Allá por 1961 un sociólogo norteamericano, Óscar Lewis, publicó un libro que haría época: Los hijos de Sánchez. Era la transcripción casi literal, con muy pocas supresiones, de interminables horas de conversación grabadas con los integrantes de una familia mexicana de Tepito, el barrio más marginal y peligroso de Ciudad de México.

En la introducción, muy breve, Lewis propuso una tesis sorprendente: en México había descubierto “la cultura de la pobreza”, esto es, un conjunto de creencias y conductas que los sectores marginales de los grandes centros urbanos “modernos” de América Latina han desarrollado para sobrevivir.

No me voy a referir a todas las características psicológicas de la “cultura de la pobreza” anotadas por Lewis, pero sí a algunas que interesan en este momento: el uso frecuente de la violencia al zanjar dificultades, una fuerte predisposición al autoritarismo, una creencia en la superioridad masculina que alcanza su cristalización en el culto de la masculinidad, y una gran tolerancia hacia la patología psicológica.

(Sí, adivinaron, estoy tratando de encontrarle una interpretación sociológica al incidente que protagonizaron hace dos días los diputados León Febres-Cordero y Renán Borbúa, pero permítanme que primero concluya con mi argumentación).

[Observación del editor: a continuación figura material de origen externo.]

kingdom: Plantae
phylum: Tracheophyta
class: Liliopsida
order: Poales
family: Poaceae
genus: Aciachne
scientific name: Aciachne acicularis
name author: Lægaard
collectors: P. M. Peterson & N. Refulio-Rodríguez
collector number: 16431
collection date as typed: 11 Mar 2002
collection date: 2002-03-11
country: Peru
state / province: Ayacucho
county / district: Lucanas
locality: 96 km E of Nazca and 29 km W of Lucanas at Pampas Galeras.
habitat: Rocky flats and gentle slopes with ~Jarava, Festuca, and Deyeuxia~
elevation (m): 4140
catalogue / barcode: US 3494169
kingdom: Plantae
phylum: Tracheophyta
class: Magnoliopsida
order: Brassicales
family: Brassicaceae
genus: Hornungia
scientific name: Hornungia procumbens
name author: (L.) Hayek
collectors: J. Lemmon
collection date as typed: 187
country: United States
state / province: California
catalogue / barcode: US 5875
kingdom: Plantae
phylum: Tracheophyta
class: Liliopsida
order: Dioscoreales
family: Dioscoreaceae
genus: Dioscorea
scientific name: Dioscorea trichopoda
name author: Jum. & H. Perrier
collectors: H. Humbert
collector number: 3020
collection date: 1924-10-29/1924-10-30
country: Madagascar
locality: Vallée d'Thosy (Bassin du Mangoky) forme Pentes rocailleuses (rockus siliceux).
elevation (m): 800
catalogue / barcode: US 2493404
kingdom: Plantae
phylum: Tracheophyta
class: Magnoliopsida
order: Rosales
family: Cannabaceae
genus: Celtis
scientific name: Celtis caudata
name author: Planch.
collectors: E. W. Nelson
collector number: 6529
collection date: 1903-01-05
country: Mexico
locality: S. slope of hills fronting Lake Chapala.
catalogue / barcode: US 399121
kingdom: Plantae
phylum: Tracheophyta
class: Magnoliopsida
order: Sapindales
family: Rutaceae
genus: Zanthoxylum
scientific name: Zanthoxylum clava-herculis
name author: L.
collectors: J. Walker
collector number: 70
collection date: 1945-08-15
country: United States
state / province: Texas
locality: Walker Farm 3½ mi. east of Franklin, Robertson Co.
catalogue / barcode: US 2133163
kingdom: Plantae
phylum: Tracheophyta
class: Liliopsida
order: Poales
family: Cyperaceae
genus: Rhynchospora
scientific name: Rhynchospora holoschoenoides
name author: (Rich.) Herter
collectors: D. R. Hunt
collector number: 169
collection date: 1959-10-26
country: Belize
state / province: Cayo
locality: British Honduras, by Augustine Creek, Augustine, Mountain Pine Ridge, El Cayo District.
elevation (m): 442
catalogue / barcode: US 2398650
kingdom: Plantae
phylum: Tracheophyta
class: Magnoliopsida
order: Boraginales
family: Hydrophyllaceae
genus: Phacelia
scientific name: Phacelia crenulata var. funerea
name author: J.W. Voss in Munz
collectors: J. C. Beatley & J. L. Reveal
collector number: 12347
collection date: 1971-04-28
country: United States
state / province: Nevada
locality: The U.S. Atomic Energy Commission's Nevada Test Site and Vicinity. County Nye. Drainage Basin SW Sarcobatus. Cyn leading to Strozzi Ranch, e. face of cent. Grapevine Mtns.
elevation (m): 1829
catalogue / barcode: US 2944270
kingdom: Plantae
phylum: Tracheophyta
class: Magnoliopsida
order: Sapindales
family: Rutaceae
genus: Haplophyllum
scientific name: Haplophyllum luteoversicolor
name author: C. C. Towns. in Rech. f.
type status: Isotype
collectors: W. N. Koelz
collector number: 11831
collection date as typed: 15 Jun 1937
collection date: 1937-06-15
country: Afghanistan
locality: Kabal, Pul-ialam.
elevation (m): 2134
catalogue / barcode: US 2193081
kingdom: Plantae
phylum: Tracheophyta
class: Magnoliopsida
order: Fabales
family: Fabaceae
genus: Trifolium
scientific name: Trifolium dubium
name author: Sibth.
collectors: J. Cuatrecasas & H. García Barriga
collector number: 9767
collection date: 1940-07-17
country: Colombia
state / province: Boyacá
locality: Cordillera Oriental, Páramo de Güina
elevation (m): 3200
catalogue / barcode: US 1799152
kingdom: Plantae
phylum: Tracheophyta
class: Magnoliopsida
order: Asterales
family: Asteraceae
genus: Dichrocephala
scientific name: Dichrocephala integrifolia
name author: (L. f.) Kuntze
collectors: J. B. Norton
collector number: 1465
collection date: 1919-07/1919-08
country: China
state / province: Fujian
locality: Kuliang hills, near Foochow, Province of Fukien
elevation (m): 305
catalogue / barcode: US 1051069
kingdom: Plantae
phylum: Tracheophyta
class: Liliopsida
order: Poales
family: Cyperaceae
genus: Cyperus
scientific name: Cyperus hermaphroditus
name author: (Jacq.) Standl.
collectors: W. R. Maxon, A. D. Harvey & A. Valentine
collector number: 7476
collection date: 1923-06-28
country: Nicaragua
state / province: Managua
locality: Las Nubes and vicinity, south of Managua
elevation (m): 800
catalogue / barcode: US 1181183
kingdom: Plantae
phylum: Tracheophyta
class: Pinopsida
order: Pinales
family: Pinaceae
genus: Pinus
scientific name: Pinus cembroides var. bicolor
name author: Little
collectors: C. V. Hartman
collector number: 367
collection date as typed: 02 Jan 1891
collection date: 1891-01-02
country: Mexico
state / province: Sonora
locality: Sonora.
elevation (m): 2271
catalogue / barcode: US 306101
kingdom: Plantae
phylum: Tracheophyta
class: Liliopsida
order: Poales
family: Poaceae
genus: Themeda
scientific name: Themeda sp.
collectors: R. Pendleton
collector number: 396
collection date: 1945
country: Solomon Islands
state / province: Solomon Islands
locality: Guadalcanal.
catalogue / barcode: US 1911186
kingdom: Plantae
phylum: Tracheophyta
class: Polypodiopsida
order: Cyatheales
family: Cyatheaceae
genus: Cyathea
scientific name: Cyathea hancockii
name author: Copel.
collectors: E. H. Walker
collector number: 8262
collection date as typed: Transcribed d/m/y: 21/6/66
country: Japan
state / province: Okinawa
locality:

Quizás el término “cultura de la pobreza” no sea el más adecuado. Lewis aclaró que él no se refería a los pobres en general sino a ese sector que está en el fondo mismo de la escala social, mendigos, pordioseros y desempleados crónicos, al que los sociólogos también denominan lumpenproletariado, o lumpen para abreviar. Un trabajador que perciba un salario reducido no necesariamente se ceñirá a los patrones de la “cultura de la pobreza”.

En cambio, puede ocurrir lo contrario: que en países con economías marginales como la nuestra, escasamente desarrolladas y absolutamente dependientes del Estado, donde el triunfo social y económico no se consigue produciendo, a través de las leyes del mercado y de la competencia, sino por el apellido, los contactos y las influencias políticas, también allí, digo, las élites a veces desarrollan patrones de conducta que coinciden sorprendentemente con algunos rasgos de eso que Lewis denominó la “cultura de la pobreza”.

El incidente del otro día entre los dos diputados que mencioné es un ejemplo evidente. Dos hombres que poseen una enorme cuota de poder, y que disponen de guardaespaldas y de su propio servicio de seguridad, se trenzan ellos mismos a golpes en un avión, como si se tratase de una cantina en un barrio marginal.

Ustedes me dirán que también en los países desarrollados las élites son violentas y que también allí se rinde culto a los que se dan de golpes. Las primeras planas del Washington Post, con sus fotos de soldados torturando a presos iraquíes, lo confirman. Pero hay una diferencia: George Bush no le caería a golpes a un congresista, aunque ganas no le faltasen. Si algún día lo llega a hacer, será porque un sector de la élite norteamericana también atraviesa por una crisis moral de proporciones históricas. Pero por ahora no es lo mismo: las élites de los países desarrollados mandan a sus matones a dar palizas, pero ellas no se manchan el traje.

Eso solo ocurre en países donde la “cultura de la pobreza”, o mejor dicho, la “cultura del lumpen”, se ha instalado en el entramado social en una forma tan profunda que ya no hay cómo esperar que las diferencias se resuelvan a través de las instituciones.